This project is an analysis of Donald Trump's tweets. I have parsed and organized the tweets to make them accessible and searchable for the user and done sentiment analysis and topic categorization to help look for trends in the tweets.
- sklearn.decomposition, sklearn.feature_extraction, sklearn.cluster
- nltk.stem, nltk.corpus, nltk.tokenize
- vaderSentiment
- LatentDirichletAllocation
- NMF
- KMeans
- wordcloud
- textblob
- pandas
- time
- matplotlib
- scipy.stats
- plotly
This project is based on the complete set of Trump's tweets taken from the trump twitter archive (http://www.trumptwitterarchive.com/archive) and extending to the point at which he was banned by twitter.
I ran a variety of sentiment analysis algorithms, including textblob, Naive Bayes and Vader. Vader was the most effective so I created a new dataset including Vader sentiment scores. Then I built an exploratory interface where a user can graph different aspects of the data and look for patterns. For example, plotting the tweet sentiment for some set of search terms over time (see user_searchable_tweet_dataframe.py).
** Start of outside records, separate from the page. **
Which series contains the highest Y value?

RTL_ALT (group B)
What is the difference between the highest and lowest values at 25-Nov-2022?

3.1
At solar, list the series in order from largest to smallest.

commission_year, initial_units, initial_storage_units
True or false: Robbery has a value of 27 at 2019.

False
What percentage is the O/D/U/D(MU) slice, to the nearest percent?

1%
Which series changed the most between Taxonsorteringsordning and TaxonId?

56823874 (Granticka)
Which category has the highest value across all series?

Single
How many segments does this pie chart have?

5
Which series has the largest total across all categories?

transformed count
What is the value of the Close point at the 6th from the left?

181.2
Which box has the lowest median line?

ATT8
Finally, I did topic categorization of the tweets, looking to find a connection between the words Trump used that would help in understanding the data. The topic categorization required much more data cleaning (see build_clean_tweet_dataframe.py). In this step I also calculated term frequency and created a dictionary of vocabulary used (tweet_dictionary_maker.py). For the topic categorization I used LDA and NMF to create clusters of words looking for underlying patterns of terms that would help in analyzing the texts. See NMF_topic_categorizer.py for results. I finally wrote a word cloud creating function that allows the user to see what words are most strongly assosciated with each topic (create_word_cloud_by_topic.py).